Style : môa la/le pôvre...je me culpabilise. De ce fait, je n'ai ni le temps, ni l'envie, ni le courage, ni la conscience de me Responsabiliser ; et de laisser les autres être responsables d'eux-mêmes.

On peut se lover dans la culpabilité, comme de se lover dans la chaleur foetale. Une cuirasse super protectrice en quelque chose.

Arrive-t-il de vouloir se débarrasser une bonne fois pour toutes de LA culpabilité. Ou bien essayons-nous seulement de vouloir affirmer nos droits en se persuadant qu'il n'y a pas à se sentir coupable ? Si j'ai "droit" à ceci, cela, je n'ai pas à me sentir coupable. Certes. Néanmoins cela n'ote en rien ma responsabilité quant aux respects que je dois à la société, aux autres êtres.
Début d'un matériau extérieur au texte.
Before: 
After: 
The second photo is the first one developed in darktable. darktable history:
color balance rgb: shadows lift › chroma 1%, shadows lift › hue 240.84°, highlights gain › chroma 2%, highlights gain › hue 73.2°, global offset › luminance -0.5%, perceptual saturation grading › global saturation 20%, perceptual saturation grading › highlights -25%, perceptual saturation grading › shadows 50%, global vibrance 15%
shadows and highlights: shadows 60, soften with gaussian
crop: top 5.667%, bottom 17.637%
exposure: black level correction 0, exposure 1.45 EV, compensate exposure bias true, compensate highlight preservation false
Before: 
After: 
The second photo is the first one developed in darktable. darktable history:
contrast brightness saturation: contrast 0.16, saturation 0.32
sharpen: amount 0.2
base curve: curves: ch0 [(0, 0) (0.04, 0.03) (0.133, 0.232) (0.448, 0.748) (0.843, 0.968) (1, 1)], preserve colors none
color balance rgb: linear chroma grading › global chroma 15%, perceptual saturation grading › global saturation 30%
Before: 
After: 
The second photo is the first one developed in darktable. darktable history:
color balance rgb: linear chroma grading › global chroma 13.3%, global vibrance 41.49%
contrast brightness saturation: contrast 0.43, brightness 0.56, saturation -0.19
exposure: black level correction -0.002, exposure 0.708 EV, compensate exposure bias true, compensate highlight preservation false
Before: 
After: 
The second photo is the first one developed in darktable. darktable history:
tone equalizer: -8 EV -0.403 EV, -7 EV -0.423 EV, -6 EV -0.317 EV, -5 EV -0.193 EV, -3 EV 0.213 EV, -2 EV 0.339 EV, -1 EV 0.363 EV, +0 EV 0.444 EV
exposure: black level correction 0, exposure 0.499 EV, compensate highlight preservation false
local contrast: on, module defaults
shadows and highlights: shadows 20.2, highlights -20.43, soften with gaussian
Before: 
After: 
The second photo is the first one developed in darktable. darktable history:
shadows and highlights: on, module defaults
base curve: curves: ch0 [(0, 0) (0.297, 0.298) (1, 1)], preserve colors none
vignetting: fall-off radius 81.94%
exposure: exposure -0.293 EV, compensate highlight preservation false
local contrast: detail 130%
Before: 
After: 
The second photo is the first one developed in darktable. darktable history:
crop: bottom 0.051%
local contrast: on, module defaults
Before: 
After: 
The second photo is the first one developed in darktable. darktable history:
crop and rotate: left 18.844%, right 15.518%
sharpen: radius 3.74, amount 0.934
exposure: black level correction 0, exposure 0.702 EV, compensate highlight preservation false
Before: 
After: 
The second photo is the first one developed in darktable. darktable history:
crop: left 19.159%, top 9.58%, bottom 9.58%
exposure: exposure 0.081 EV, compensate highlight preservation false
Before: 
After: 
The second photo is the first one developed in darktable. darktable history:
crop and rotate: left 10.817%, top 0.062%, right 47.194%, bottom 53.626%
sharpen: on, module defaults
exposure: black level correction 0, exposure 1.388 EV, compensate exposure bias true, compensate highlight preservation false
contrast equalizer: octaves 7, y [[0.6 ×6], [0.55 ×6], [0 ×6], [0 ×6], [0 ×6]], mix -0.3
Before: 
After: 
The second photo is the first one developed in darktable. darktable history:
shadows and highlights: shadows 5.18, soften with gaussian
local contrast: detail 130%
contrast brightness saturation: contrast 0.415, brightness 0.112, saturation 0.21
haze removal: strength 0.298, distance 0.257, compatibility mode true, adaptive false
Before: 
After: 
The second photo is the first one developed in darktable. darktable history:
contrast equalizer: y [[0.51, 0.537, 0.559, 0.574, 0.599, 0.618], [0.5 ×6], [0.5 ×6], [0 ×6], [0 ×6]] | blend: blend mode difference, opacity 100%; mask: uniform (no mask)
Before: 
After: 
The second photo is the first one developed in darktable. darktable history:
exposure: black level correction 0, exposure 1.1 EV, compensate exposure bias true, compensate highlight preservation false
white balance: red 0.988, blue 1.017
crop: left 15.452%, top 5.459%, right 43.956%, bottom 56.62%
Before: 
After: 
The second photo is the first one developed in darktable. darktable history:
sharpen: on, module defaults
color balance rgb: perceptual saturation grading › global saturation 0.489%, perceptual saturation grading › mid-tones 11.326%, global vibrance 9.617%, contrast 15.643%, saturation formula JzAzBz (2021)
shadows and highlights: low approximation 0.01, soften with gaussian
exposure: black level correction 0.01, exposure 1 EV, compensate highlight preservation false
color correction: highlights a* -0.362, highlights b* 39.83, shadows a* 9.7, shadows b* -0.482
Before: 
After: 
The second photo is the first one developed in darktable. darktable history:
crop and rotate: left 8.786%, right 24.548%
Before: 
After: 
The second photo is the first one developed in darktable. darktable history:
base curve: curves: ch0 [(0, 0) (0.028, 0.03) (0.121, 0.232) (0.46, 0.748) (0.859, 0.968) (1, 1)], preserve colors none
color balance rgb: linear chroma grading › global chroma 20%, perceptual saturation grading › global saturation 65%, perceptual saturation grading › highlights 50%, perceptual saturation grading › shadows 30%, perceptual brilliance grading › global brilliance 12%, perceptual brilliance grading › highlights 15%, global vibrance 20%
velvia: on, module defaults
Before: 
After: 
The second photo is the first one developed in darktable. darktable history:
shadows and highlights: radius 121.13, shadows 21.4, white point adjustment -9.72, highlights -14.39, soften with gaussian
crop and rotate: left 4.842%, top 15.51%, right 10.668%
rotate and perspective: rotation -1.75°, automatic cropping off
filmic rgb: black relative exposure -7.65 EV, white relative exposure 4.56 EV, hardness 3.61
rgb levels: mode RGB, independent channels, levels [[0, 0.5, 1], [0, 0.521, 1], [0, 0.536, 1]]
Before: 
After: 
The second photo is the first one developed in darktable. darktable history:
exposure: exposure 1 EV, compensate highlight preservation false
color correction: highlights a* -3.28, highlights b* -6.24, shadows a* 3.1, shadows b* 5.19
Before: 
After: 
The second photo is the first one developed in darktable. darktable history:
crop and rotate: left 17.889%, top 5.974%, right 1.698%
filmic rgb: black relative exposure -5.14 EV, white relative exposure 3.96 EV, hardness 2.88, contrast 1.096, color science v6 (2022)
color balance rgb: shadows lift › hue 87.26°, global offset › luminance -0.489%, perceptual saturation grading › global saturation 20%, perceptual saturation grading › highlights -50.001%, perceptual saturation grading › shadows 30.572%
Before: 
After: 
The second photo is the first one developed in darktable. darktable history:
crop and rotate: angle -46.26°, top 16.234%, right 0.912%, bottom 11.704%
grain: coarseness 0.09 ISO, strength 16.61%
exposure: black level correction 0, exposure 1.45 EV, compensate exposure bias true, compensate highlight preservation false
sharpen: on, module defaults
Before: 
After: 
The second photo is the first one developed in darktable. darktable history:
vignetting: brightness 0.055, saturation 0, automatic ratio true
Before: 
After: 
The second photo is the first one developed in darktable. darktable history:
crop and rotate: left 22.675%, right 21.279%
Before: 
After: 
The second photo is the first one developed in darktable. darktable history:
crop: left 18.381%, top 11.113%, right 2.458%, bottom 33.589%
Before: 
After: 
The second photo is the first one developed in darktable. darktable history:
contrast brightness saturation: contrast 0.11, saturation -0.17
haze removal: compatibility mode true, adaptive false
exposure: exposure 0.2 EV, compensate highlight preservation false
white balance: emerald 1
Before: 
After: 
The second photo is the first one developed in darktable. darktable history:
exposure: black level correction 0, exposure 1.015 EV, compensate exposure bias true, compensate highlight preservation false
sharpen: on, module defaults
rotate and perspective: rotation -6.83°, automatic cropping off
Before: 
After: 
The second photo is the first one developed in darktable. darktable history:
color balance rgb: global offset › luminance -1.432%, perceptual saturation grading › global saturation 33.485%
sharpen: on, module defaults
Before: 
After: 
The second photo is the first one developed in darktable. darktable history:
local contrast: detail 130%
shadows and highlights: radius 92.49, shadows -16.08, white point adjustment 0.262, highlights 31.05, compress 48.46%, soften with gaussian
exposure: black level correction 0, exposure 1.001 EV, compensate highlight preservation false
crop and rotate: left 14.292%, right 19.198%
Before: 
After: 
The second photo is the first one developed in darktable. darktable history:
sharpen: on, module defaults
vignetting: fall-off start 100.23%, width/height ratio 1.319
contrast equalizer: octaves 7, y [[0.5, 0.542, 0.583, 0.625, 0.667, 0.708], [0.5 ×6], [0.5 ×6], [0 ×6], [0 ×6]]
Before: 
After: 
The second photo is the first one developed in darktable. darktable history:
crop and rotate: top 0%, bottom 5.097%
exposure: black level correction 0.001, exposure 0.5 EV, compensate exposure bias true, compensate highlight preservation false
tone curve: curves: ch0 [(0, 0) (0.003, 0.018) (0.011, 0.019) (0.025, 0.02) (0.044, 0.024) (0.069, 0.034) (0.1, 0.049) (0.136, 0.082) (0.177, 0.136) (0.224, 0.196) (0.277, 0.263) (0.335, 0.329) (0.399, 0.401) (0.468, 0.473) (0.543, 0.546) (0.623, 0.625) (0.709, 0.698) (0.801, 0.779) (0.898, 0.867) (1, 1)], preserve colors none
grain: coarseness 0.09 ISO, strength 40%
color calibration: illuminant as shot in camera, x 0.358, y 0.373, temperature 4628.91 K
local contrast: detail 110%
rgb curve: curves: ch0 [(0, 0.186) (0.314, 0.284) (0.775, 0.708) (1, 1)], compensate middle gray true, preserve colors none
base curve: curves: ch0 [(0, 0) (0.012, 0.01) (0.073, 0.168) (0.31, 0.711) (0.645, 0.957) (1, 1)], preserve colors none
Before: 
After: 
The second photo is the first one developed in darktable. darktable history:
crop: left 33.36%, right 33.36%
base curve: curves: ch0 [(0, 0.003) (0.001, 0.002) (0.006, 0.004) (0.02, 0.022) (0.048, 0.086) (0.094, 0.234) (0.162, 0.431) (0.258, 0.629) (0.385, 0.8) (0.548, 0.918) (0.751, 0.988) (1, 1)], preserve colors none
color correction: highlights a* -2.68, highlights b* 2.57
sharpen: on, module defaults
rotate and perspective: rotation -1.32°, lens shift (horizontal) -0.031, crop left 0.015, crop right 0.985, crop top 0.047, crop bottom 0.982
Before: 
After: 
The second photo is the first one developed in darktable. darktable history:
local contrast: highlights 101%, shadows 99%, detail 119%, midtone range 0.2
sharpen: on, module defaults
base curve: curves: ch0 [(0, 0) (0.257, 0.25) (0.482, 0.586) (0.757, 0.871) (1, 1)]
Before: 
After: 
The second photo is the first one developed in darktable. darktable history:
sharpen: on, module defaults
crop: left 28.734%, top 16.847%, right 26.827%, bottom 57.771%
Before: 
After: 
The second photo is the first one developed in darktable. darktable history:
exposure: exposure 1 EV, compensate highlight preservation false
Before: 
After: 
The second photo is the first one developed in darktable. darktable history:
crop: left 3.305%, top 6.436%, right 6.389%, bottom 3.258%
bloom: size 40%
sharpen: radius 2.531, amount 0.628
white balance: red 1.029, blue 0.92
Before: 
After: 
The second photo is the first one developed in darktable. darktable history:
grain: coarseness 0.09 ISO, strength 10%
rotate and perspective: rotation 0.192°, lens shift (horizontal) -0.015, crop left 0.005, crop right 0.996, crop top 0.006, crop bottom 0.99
Et au respect que je me dois.

Je crois qu'il faut faire la différence entre se culpabiliser et éviter d'outrepasser les vraies valeurs vis à vis d'autrui, sans nuire.
Vis à vis de soi-même également. Nuire à l'autre me nuit. Par mes mots, par mes actes, par mes pensées.

Pas coupable. Mais Responsable : de sa propre vie, sans nuire à autrui.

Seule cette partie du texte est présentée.